Ils ont été réunis sous une même enseigne par un ensemble d’opportunités. Le grand-père de Thierry Bodereau possédait 28 cordonneries à travers la France jusqu’aux années 1975, mais à partir des années 1980, avec l’essor des chaussures « Made in China », principalement en plastique, la profession a commencé à décliner. « Nous n’avions pas les compétences pour les réparer », souligne le président du Syndicat des réparateurs industriels de la chaussure (SRIC).
Afin de survivre, le secteur a dû innover en s’orientant vers une activité totalement différente : la duplication de clés. Un seul point commun relie ces deux services : la rapidité et la proximité. « Les clients viennent chercher la clé minute tout comme le talon minute », compare Thierry Bodereau, également gérant d’une cordonnerie à Metz. « Ce sont deux métiers différents, mais qui se complètent bien », insiste-t-il.
### Une boîte à outils de multiservices
Aujourd’hui, les deux services sont si étroitement liés que, selon Thierry Bodereau, « pour les clients, l’un ne va plus sans l’autre ; une cordonnerie sans service de clés, ce n’est pas une cordonnerie ». La formation du CAP cordonnerie intègre désormais le multiservice. En plus des « marteaux, pinces, cisailles et aiguilles », de nouveaux outils se sont ajoutés à la « boîte à outils » du cordonnier, comme « les lecteurs et détecteurs de puces pour la duplication de clés de voiture et de télécommandes », précise le site Avec l’industrie.
La diversification du métier dépasse même le domaine des clés, comme l’indique la description de la profession sur le site Cordonnerie.org. Certains artisans offrent également « la fabrication de tampons, des travaux d’imprimerie et de gravure, l’affûtage d’objets, et parfois la vente de chaussures et de petits articles de maroquinerie ». Cette diversification a permis à la profession de se maintenir, alors que les habitudes des consommateurs en matière de chaussures ont évolué. « Grâce à la bonne rentabilité des machines », le service de duplication de clés « génère souvent un chiffre d’affaires plus important que la cordonnerie », déclare Thierry Bodereau. Seules les cordonneries très haut de gamme n’ont pas suivi cette tendance.
### Une seconde vie
Cependant, la cordonnerie entrevoit un avenir prometteur. Avec l’introduction du bonus réparation et l’engouement pour la seconde main, ce métier a connu ces dernières années un nouveau dynamisme. « Réparer réduit l’empreinte carbone » ou « une consommation plus durable » font partie des slogans du « Printemps des cordonneries » qui se déroule actuellement.
Aujourd’hui, il est aussi essentiel de savoir réparer des baskets plutôt que des chaussures de ville. « Un grand renouveau s’opère, avec une multitude de nouvelles matières premières », explique le professionnel.
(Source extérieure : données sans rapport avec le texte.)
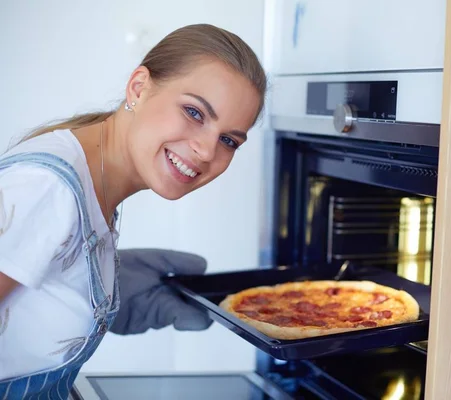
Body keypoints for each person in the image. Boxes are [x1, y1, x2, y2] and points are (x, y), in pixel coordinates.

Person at [0, 23, 266, 398]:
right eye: (194, 112)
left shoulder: (91, 180)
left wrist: (82, 284)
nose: (207, 151)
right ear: (139, 87)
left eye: (228, 140)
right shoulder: (49, 187)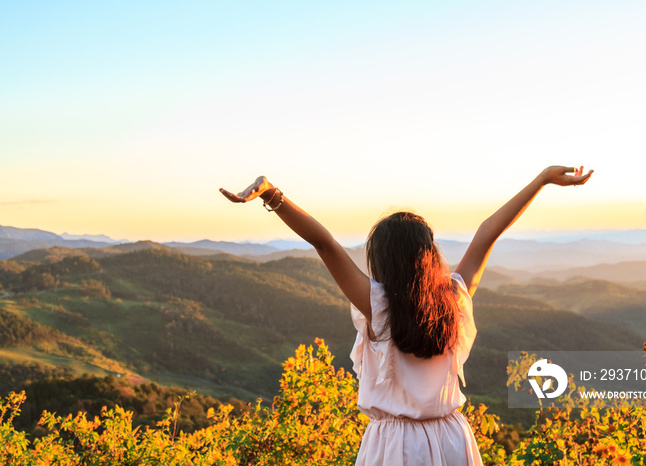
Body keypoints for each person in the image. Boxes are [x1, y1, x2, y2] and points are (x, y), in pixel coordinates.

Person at [219, 165, 593, 466]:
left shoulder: (379, 305)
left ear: (382, 259)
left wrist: (271, 194)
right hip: (452, 440)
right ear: (428, 255)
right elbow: (488, 233)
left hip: (396, 447)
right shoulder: (453, 298)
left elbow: (324, 244)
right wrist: (541, 179)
Les chaussures de running, de trail, de montagne… ceux qui se sont spécialisés dans ces types de réparations « ont d’ailleurs énormément de travail », ajoute-t-il. Étant donné le coût d’une paire, il est plus avantageux de les faire réparer. Et, en prime, vous pourrez toujours faire un double de vos clés, au cas où vous les perdriez en randonnée.